I have no idea what I will be making for dinner tonight, though; it might be a couple of soft-shell crabs (because Susan can’t stand having them in the house; they remind her of the bugs they actually are). It might be Rebecca Charles’s salt and pepper shrimp — the ones that Amanda Hesser wrote about in Cooking for Mr. Latte, and that Susan also won’t eat because she has major shell/texture issues (see soft shell crabs, above). It might just be a baked potato. I’m not there yet.

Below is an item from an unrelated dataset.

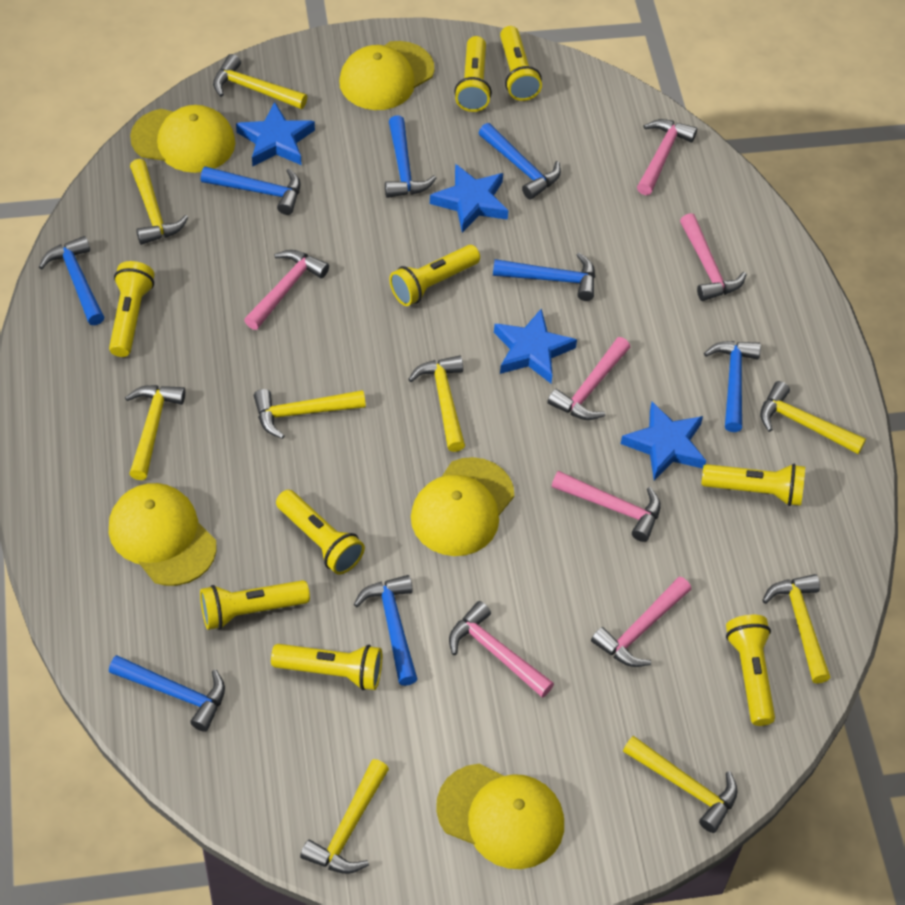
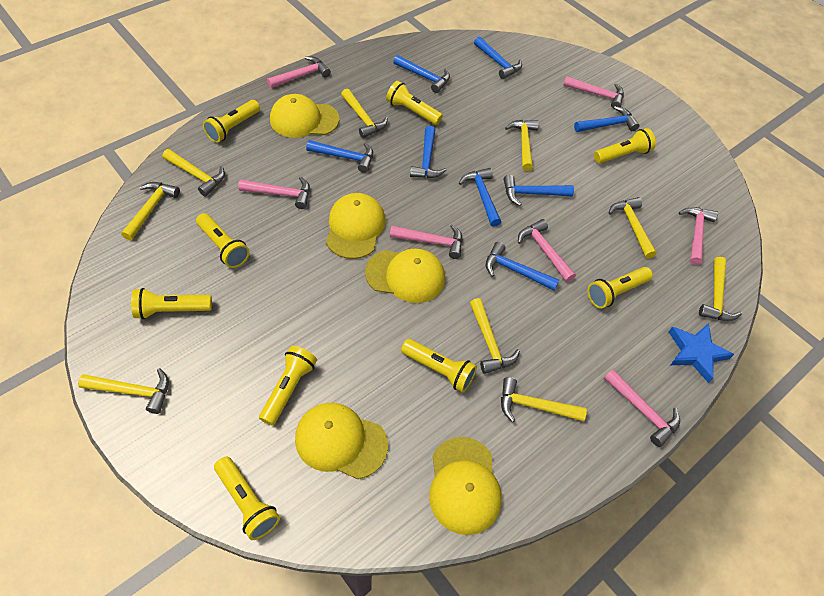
blue star: 4 -> 1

But tomorrow, I’ll be driving up to Susan’s mom’s house early in the day so that we can go to Camp’s, a local plant nursery, and also so we can bring home the 1940s television that Susan inherited from her Aunt Millie. We’re planning on putting it in the bedroom, and placing our small flatscreen tv on top of it: a television on a television. I’ve already been thinking about what to make for an early dinner up there with Susan and her mom: fried chicken. It’s something we absolutely never eat but once a year (maybe). It might be Edna Lewis’s recipe, or Nathalie Dupree’s, or Virginia Willis’s, or Scott Peacock’s. We might eat it with smoky collards, or we might not. It might be cooked in shortening, or in the lard that our butcher, Steve, sells. Because if we manage to survive The End of Days, we might as well go whole hog and do the damned thing right.
But tonight, I’ll be here alone in the kitchen, baking a chocolate cake that I might have only the smallest sliver of. And I’ll go to sleep after a weirdly discomfiting meal — whatever it is I decide to make — and plan to get on the road early, with the chicken packed in a glass container, doing the backstroke in its buttermilk brine, ever hopeful.